When calculating the LCM of coefficients, it's very similar to finding the LCM of regular numbers. Coefficients are the numerical parts that multiply the variable parts on a term. For instance, in the algebraic terms 6ab^2 and 18ab^3, the coefficients are 6 and 18, respectively. The LCM of these coefficients is the smallest number that both 6 and 18 divide into without leaving a remainder.

To find this, one may list the multiples of 6 (6, 12, 18, 24...) and the multiples of 18 (18, 36, 54...). The first common multiple they share is 18. So the LCM of 6 and 18 is 18. This will form part of the final LCM of the polynomials. It's a crucial step in polynomial operations, especially when adding, subtracting, or comparing polynomials with different coefficients.
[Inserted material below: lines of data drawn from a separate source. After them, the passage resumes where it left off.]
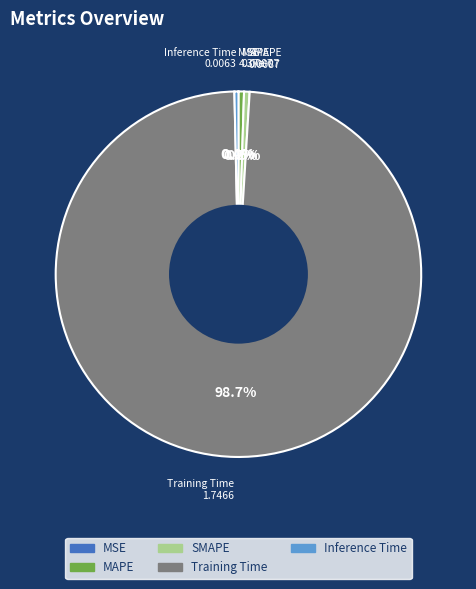

What is the total percentage of Training Time and Inference Time?

99.0%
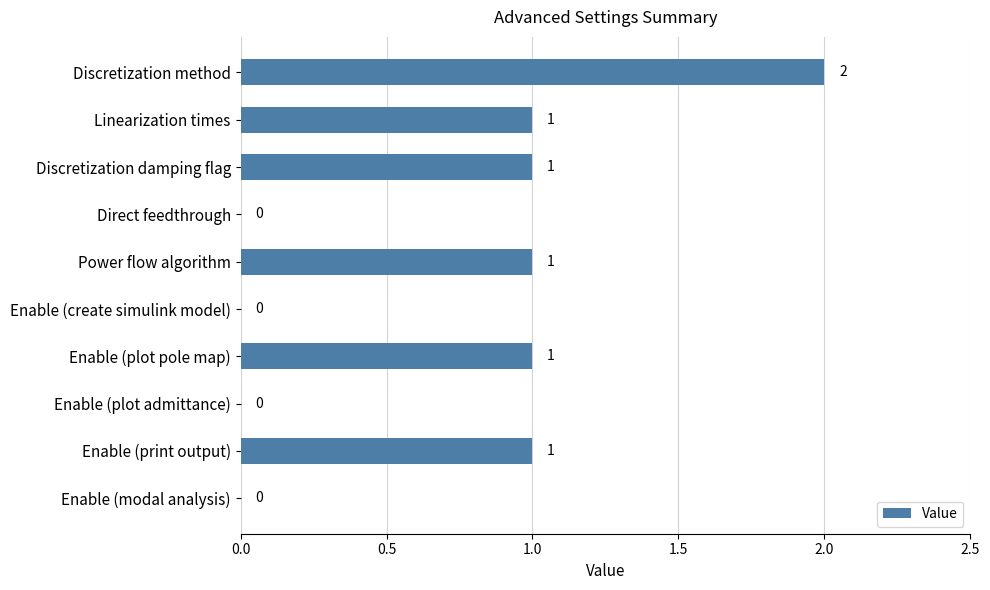

What is the greatest value displayed?

2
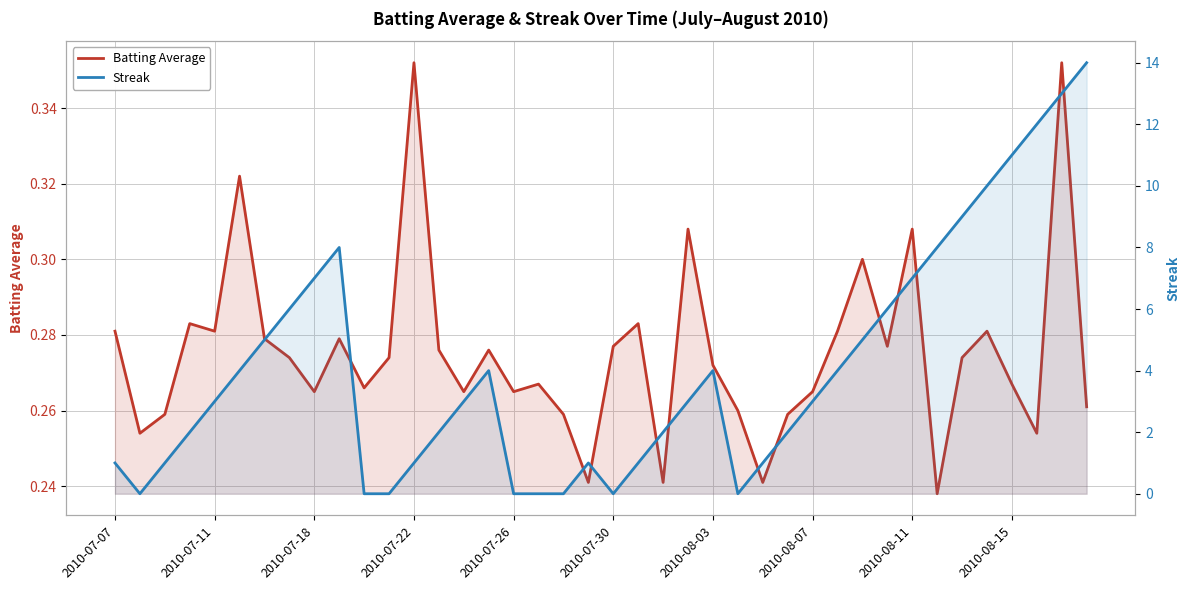

What are all the series names shown in the legend?

Batting Average, Streak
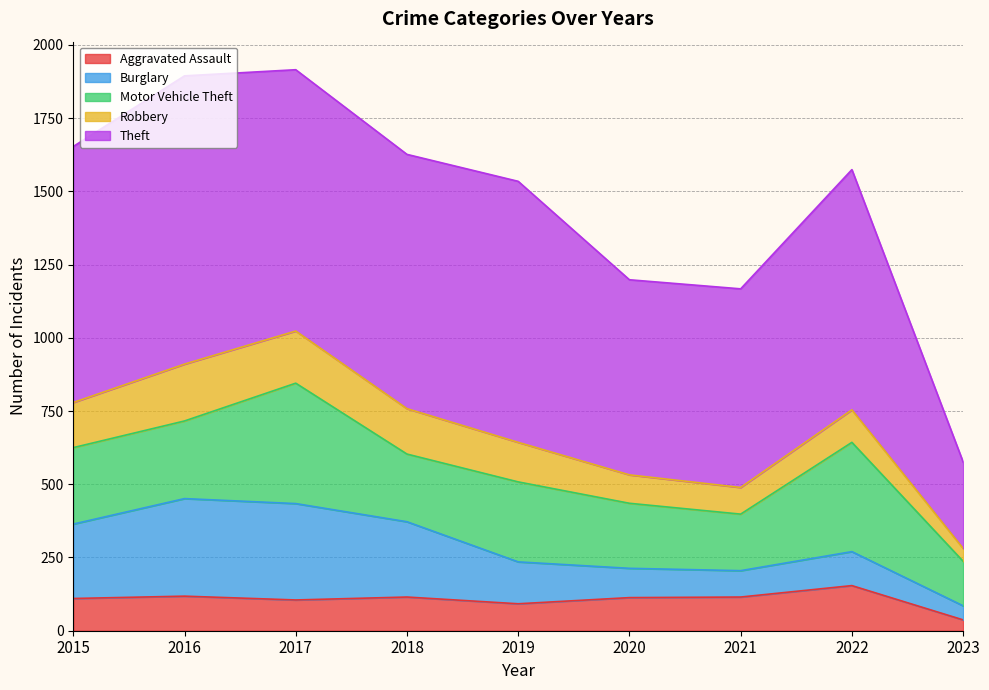

Which category has the lowest value in the Robbery series?

2023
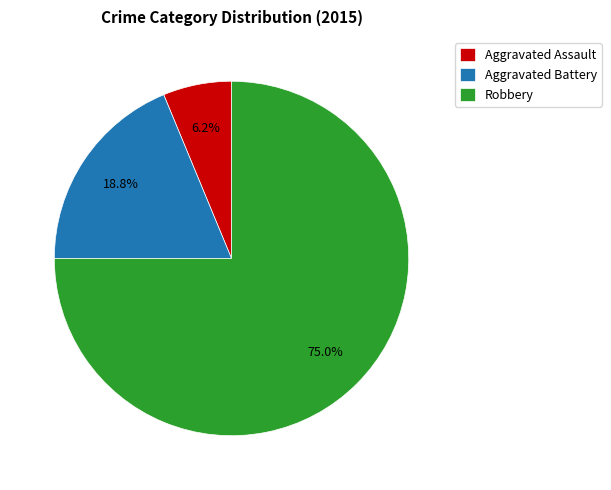

True or false: Aggravated Battery accounts for 19% of the total.

True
An algebraic expression is a combination of numbers, variables, and mathematical operations (such as addition, subtraction, multiplication, and division). For example, 2x + 3y - 5 is an algebraic expression.

These expressions are the bread and butter of algebra and are important for representing relationships between different quantities. When dealing with LCM in the context of algebraic expressions, you're typically combining several expressions to form one new expression that contains all elements of the original expressions to their highest powers with the appropriate coefficients. In essence, it's a way to merge expressions into a form that is common to all the expressions you're dealing with, which simplifies addition and subtraction involving polynomials.

Understanding how to handle algebraic expressions is vital for students because these skills apply to a wide range of topics from basic algebra to advanced calculus. It's also key in solving many real-world problems in various fields including science, engineering, and economics.